Inclusive-PIM: Hardware-Software Co-design for Broad Acceleration on Commercial PIM Architectures
Johnathan Alsop, Shaizeen Aga, Mohamed Ibrahim, Mahzabeen Islam, Andrew Mccrabb, Nuwan Jayasena
TL;DR
This paper investigates whether commercially available PIM designs, optimized for ML, can broadly accelerate primitives across domains. It introduces the PIM-amenability-test to guide data placement and compute offload, then maps wave simulation, sparse skinny GEMMs, and push-based graph computations to a strawman PIM, revealing bottlenecks such as row-activation overheads and cache-reuse limitations. To address these issues, the authors propose architecture-aware, sparsity-aware, and cache-aware hardware-software optimizations, along with limit studies, demonstrating potential performance improvements over baseline GPUs. The work argues for inclusive PIM designs and hardware-software co-design to realize broad, memory-bandwidth-driven acceleration across ML and non-ML workloads, with practical implications for next-generation memory-centric architectures.
Abstract
Continual demand for memory bandwidth has made it worthwhile for memory vendors to reassess processing in memory (PIM), which enables higher bandwidth by placing compute units in/near-memory. As such, memory vendors have recently proposed commercially viable PIM designs. However, these proposals are largely driven by the needs of (a narrow set of) machine learning (ML) primitives. While such proposals are reasonable given the the growing importance of ML, as memory is a pervasive component, %in this work, we make there is a case for a more inclusive PIM design that can accelerate primitives across domains.
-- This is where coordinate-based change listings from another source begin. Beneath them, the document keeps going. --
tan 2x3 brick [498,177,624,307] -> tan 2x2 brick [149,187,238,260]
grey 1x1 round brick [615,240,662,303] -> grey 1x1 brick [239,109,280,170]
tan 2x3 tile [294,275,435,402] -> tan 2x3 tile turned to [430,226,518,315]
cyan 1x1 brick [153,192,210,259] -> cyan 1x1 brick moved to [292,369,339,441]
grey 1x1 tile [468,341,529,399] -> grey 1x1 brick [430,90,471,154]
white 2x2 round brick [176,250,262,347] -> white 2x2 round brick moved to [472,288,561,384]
In this work, we ascertain the capabilities of commercial PIM proposals to accelerate various primitives across domains. We first begin with outlining a set of characteristics, termed PIM-amenability-test, which aid in assessing if a given primitive is likely to be accelerated by PIM. Next, we apply this test to primitives under study to ascertain efficient data-placement and orchestration to map the primitives to underlying PIM architecture. We observe here that, even though primitives under study are largely PIM-amenable, existing commercial PIM proposals do not realize their performance potential for these primitives. To address this, we identify bottlenecks that arise in PIM execution and propose hardware and software optimizations which stand to broaden the acceleration reach of commercial PIM designs (improving average PIM speedups from 1.12x to 2.49x relative to a GPU baseline). Overall, while we believe emerging commercial PIM proposals add a necessary and complementary design point in the application acceleration space, hardware-software co-design is necessary to deliver their benefits broadly.